[Work instruction]
Write each entry out again exactly, with nothing omitted.

[Stored data]
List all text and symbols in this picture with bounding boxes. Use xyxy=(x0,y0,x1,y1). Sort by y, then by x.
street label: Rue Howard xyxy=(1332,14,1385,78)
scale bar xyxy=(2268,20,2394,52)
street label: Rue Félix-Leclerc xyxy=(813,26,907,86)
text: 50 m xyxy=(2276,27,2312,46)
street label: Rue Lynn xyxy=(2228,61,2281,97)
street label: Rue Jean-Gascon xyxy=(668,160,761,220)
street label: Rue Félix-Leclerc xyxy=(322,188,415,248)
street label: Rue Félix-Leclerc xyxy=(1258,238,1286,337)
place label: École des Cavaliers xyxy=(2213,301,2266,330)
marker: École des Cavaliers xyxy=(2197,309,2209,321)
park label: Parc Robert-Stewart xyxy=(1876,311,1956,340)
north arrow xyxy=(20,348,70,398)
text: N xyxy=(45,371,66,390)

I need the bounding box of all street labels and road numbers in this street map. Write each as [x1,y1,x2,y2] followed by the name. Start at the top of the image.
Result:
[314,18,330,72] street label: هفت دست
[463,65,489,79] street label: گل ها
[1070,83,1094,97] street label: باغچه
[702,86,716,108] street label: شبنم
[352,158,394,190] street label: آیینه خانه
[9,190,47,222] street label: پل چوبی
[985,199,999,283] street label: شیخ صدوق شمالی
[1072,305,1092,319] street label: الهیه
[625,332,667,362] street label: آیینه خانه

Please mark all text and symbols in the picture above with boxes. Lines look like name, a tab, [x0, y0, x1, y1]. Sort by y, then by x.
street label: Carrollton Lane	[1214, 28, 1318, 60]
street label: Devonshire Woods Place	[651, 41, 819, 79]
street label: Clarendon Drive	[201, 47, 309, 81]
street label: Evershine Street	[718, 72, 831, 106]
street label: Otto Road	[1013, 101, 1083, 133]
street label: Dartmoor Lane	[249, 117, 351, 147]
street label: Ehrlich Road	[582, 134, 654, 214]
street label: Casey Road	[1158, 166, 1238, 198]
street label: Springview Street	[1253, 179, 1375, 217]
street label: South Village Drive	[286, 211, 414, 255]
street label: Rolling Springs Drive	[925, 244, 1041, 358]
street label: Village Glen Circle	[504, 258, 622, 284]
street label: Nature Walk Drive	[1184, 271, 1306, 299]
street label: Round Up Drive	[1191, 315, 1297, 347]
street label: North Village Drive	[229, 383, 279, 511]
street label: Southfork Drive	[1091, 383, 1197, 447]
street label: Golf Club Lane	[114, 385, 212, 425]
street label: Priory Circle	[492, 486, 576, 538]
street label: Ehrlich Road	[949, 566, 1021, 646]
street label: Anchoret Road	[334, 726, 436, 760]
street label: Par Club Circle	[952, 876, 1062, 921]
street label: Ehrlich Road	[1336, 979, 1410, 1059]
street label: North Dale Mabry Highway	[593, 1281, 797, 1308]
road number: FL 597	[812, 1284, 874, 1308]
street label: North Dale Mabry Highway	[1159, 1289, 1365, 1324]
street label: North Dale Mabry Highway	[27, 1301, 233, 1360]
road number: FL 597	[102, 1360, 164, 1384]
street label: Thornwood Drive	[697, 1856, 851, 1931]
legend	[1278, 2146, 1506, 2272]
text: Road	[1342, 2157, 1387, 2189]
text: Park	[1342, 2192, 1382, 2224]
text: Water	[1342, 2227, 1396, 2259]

[Result of the task]
List all text and symbols in this picture with bounding boxes. Use xyxy=(x0,y0,x1,y1). Sort by y, then by x.
street label: Rue Howard xyxy=(1332,14,1385,78)
scale bar xyxy=(2268,20,2394,52)
street label: Rue Félix-Leclerc xyxy=(813,26,907,86)
text: 50 m xyxy=(2276,27,2312,46)
street label: Rue Lynn xyxy=(2228,61,2281,97)
street label: Rue Jean-Gascon xyxy=(668,160,761,220)
street label: Rue Félix-Leclerc xyxy=(322,188,415,248)
street label: Rue Félix-Leclerc xyxy=(1258,238,1286,337)
place label: École des Cavaliers xyxy=(2213,301,2266,330)
marker: École des Cavaliers xyxy=(2197,309,2209,321)
park label: Parc Robert-Stewart xyxy=(1876,311,1956,340)
north arrow xyxy=(20,348,70,398)
text: N xyxy=(45,371,66,390)

I need the bounding box of all street labels and road numbers in this street map. Write each as [x1,y1,x2,y2] followed by the name. Start at the top of the image.
Result:
[314,18,330,72] street label: هفت دست
[463,65,489,79] street label: گل ها
[1070,83,1094,97] street label: باغچه
[702,86,716,108] street label: شبنم
[352,158,394,190] street label: آیینه خانه
[9,190,47,222] street label: پل چوبی
[985,199,999,283] street label: شیخ صدوق شمالی
[1072,305,1092,319] street label: الهیه
[625,332,667,362] street label: آیینه خانه

Please mark all text and symbols in the picture above with boxes. Lines look like name, a tab, [x0, y0, x1, y1]. Sort by y, then by x.
street label: Carrollton Lane	[1214, 28, 1318, 60]
street label: Devonshire Woods Place	[651, 41, 819, 79]
street label: Clarendon Drive	[201, 47, 309, 81]
street label: Evershine Street	[718, 72, 831, 106]
street label: Otto Road	[1013, 101, 1083, 133]
street label: Dartmoor Lane	[249, 117, 351, 147]
street label: Ehrlich Road	[582, 134, 654, 214]
street label: Casey Road	[1158, 166, 1238, 198]
street label: Springview Street	[1253, 179, 1375, 217]
street label: South Village Drive	[286, 211, 414, 255]
street label: Rolling Springs Drive	[925, 244, 1041, 358]
street label: Village Glen Circle	[504, 258, 622, 284]
street label: Nature Walk Drive	[1184, 271, 1306, 299]
street label: Round Up Drive	[1191, 315, 1297, 347]
street label: North Village Drive	[229, 383, 279, 511]
street label: Southfork Drive	[1091, 383, 1197, 447]
street label: Golf Club Lane	[114, 385, 212, 425]
street label: Priory Circle	[492, 486, 576, 538]
street label: Ehrlich Road	[949, 566, 1021, 646]
street label: Anchoret Road	[334, 726, 436, 760]
street label: Par Club Circle	[952, 876, 1062, 921]
street label: Ehrlich Road	[1336, 979, 1410, 1059]
street label: North Dale Mabry Highway	[593, 1281, 797, 1308]
road number: FL 597	[812, 1284, 874, 1308]
street label: North Dale Mabry Highway	[1159, 1289, 1365, 1324]
street label: North Dale Mabry Highway	[27, 1301, 233, 1360]
road number: FL 597	[102, 1360, 164, 1384]
street label: Thornwood Drive	[697, 1856, 851, 1931]
legend	[1278, 2146, 1506, 2272]
text: Road	[1342, 2157, 1387, 2189]
text: Park	[1342, 2192, 1382, 2224]
text: Water	[1342, 2227, 1396, 2259]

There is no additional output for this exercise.